White Catholics made up more than a third (37%) of all voting in yesterday's primary -- and they will be an important swing voter group for the fall. The exit polls show Clinton doing much better than Obama among this group is a test election against John McCain. Eighty-two percent of white Catholics in PA said they would vote for Clinton if she's the party's nominee, while just 12% would defect to McCain. By contrast, a smaller percentage -- 59% -- of white Catholics said they would cast a ballot for Obama if he's the Democratic nominee running against McCain. Also, a higher percentage -- 21% -- said they would cross party lines to vote for McCain. Another 17% said they would stay home and not bother to vote.

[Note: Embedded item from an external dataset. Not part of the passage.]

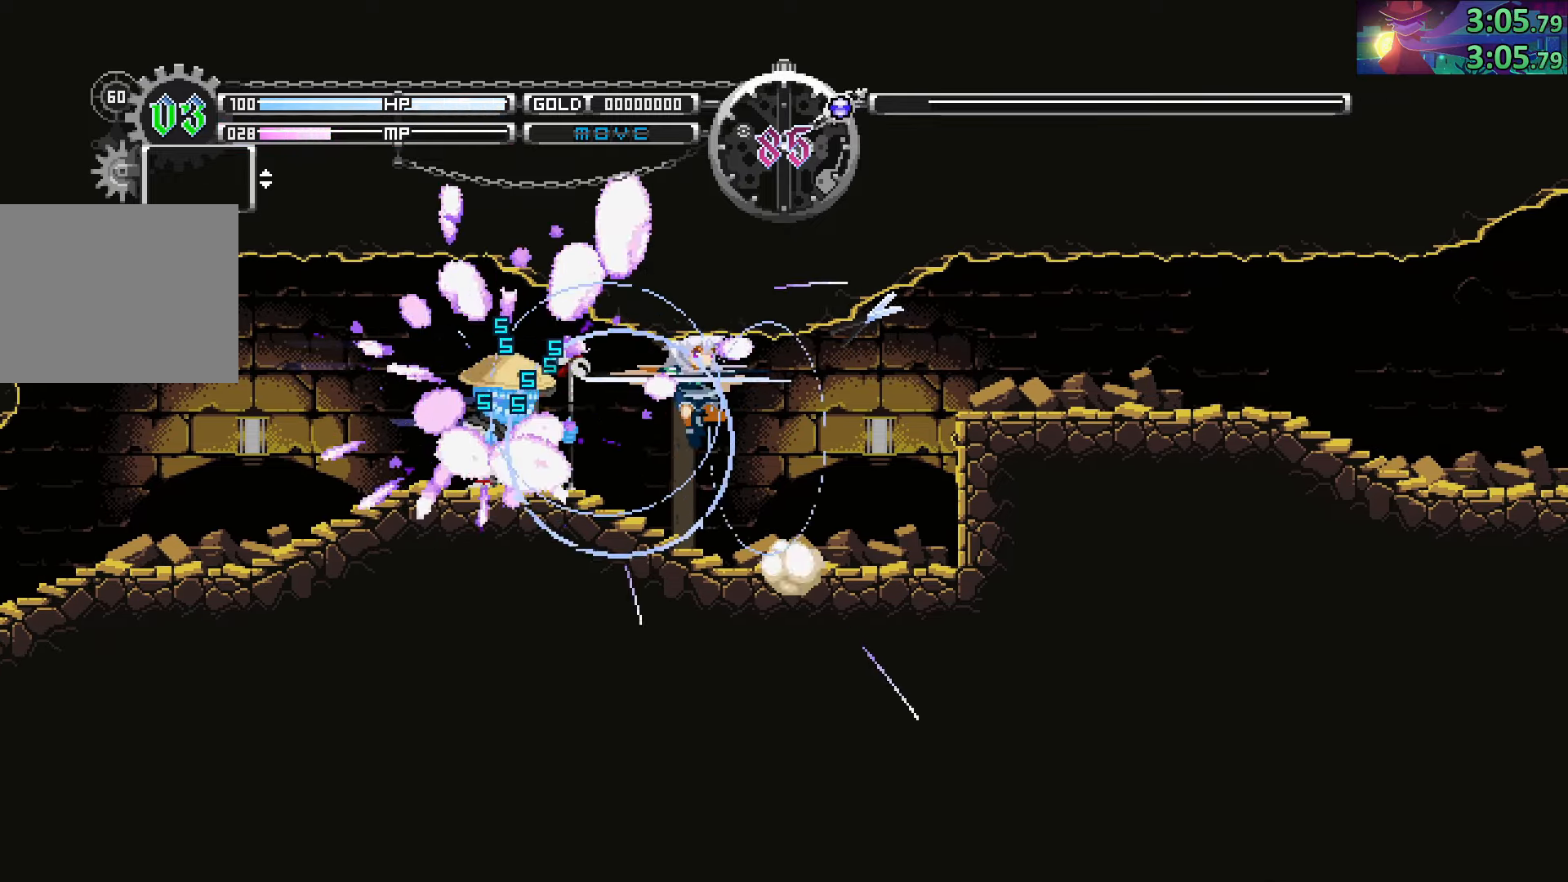
{"buttons": [], "left_stick": "left", "right_stick": "center", "events": [[33, "CROSS", "up"], [100, "CROSS", "down"], [250, "CROSS", "up"]]}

RACE: Voters were again asked, as in previous contests, how important the race of the candidate in deciding their vote today. Most voters said it was not important, but some said it was. Among white voters, 16% said race was important; 83% said it was not a factor. This is virtually identical to what we saw in Ohio, where 18% of white voters said race was important. Now, that 16% among white voters was higher among certain groups -- just a little more than one-in-10 white voters in the Philadelphia area said race was important. By contrast, nearly two in 10 among white voters in other parts of the state said it was important. And non-college graduate white voters were about twice as likely as college graduates to said race was important to them. Clinton won a sizeable majority -- 75% of the vote -- among these voters. Clinton also won among white voters who said race was NOT important, but by a smaller margin (58% to 41%).
IN TOUCH' AND HONESTY: Both candidates have had to deal with particular lines of attack from their critics -- changes of dishonesty and lack of trustworthiness in Clinton's case (Bosnia), elitism in Obama's case (after his small-town remarks). Obama was seen as more honest and trustworthy (68% said he was, 32% said he's not) than Clinton (56% said she was, 44% said she's not.)
The Boston Globe: "Two million Pennsylvania voters played to type yesterday, hewing to the demographic loyalties set forth in earlier contests: Older, Catholic, and working-class white voters stuck with Hillary Clinton, and new, highly educated, and black voters went for Barack Obama. Exit polls and interviews with voters suggested that the disruptions to the race - including controversies over Obama's pastor, his comments about small-town bitterness, Clinton's claims of facing fire in Bosnia, and a high-profile debate that touched on all those subjects - had little influence on the hardened demographic divide within the Democratic Party."